For a decade, Bobby Garcia has helped arrange concerts, dances and other entertainment for area youth, but Saturday will be his last day as The Unity Center’s event organizer.
In an interview Tuesday, Garcia said that Sunday he will leave Roswell – the community where he has lived all of his life – to take a job as a mail carrier with the U.S. Postal Service in Seattle.
Garcia also made the announcement about his planned departure in posts on his Facebook page.
He acknowledges that the new job is a change of pace from the one he now holds, where he is tasked with planning events, running the center’s sound studio, supervising youth and writing grants.
“It is completely different from what I am doing now, but I feel like I needed a change,” he said.
Initially scheduled to depart Friday, Garcia decided after attending what was supposed to be his final event at the center on Dec. 27, he decided to stay for a final dance.
The dance will take place Saturday at 8 p.m. at The Unity Center. Two Lit Productions — an upstart band made up of local teenagers — will provide the entertainment.
The dance is typical of the type of events the center puts on — entertainment aimed at, suggested by and oftentimes facilitated by youth between ages 11 and 19.
Aside from concerts and dances, the center also holds movie viewing parties, video game sessions and even a few years ago, a pumpkin-eating contest.
Youth who come to the center decide what events should be held. Garcia describes it as a center for teens run by teens, that provides them with a safe, drug- and alcohol-free place to go.
The building at 108 E. Bland St. also boasts a basketball court, along with pool and hockey tables, computers and a recording studio.
Garcia has organized events for the center for 10 years, first as a volunteer and for the past four years as the center’s sole employee.
However, for Garcia, 28, his involvement with the center began as a teenager.
When he was 16 years old, his sister Daniella would watch him. At the time, she would book events for the center and would take him to the center.

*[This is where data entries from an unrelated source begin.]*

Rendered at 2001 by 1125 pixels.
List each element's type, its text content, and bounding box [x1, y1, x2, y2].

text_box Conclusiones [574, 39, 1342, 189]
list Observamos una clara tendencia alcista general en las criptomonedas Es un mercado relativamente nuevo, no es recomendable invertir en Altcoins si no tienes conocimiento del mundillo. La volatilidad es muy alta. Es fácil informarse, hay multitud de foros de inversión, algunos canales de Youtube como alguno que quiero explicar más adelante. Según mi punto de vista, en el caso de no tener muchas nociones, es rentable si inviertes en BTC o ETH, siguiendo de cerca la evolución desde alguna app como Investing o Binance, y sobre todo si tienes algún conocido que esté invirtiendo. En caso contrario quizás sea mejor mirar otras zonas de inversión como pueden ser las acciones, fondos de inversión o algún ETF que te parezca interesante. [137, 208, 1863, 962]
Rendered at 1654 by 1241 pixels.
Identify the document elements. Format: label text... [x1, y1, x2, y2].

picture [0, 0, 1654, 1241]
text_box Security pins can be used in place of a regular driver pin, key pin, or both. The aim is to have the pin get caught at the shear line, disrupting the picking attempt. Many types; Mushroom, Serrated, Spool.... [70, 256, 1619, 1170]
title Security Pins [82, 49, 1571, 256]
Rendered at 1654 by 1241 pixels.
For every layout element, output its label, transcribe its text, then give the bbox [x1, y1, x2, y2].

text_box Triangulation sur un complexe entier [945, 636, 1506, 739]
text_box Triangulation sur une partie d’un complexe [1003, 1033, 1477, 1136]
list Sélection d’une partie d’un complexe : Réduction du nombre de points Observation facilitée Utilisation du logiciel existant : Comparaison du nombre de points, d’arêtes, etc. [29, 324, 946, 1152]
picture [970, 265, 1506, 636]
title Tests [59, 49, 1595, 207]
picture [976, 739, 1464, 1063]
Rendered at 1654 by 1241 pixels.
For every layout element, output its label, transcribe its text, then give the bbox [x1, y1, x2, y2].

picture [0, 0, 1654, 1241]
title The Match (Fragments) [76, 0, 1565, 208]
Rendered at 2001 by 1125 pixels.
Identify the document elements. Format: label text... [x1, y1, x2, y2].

He said back then, the center was only open for scheduled events a few times a month, drawing mostly teens who were skaters, into hard rock or were artistic. The scene was one that seemed strange to Garcia, who back then was a student-athlete, more comfortable playing football or running track than going to a teen center.
Garcia said he now credits The Unity Center with introducing him to people from other social groups, as well as opening his eyes and ears to other interests such as different types of music. Before he used to come to the center, Garcia just used to listen to music that he heard on the radio, but other youth at the center got him interested in other genres of music, such as hard rock, acoustic music and ska.
He also was drawn to some of the acts scheduled at the center, many of them teenagers who had been playing at venues across the country and stopped in Roswell.
“And it was just amazing to see people like me out traveling, doing something with their lives and trying to play music for somebody,” Garcia said.
He was also inspired as a teenager by Jane Batsen, a community activist who was involved in The Unity Center at the time. Garcia said she would let him and other youth plan and host events with minimal adult supervision.
“Whenever I was there, she just kind of let me do whatever I wanted to do,” he said.
“I honestly believe that is one thing The Unity Center is really good at is — it is a teen center run by teens,” Garcia continued.
Throughout the years, Garcia has seen changes in the center, which was initially located at West College Street, but in 2010 the building was condemned, and for years after that, Garcia and several other volunteers would organize events at any venue available, including his mother’s backyard.
In 2014, the center’s luck improved. Garcia’s brother Matthew began writing stories for the Roswell Daily Record, which inspired a donor to come forward and provide Garcia and other volunteers with the money to purchase a building.
The woman, who Garcia would not name but lives in Roswell, said she eventually helped provide enough money to provide him with a salary.
Garcia said throughout the years, he has grown close to the youth who come to the center — they have become more diverse than when he was a teenager.
He said that he forms close bonds with the kids, asking them how their day has been and if they went to school that day.
“When I talk to these kids and I ask them about how their day was, I really do care how their day was,” Garcia said.
One thing he said that surprises him is how the youth look up to him as a role model. It’s a role he does not usually see himself in, but said he finds that he has the ability to relate to the teenagers.
Young people at the center will often call him in the middle of the night, with issues ranging from a fear of going home because they think they will get in trouble, to suicide attempts.
He said that during his time at the center, he has been able to talk with the youth, and that contrary to what people think, they aren’t annoying kids but young adults filled with creativity.
“It’s really amazing if you talk to some of these kids — some of them are like super bright and they have all these ideas, and they just don’t have someone to help them turn these ideas into reality,” Garcia said.
He said he will miss so much about The Unity Center, but is excited for its future and thinks someone closer to the age of the youth who go there needs to take over.
“Someone else needs to experience this and enjoy the fun times ahead,” he said.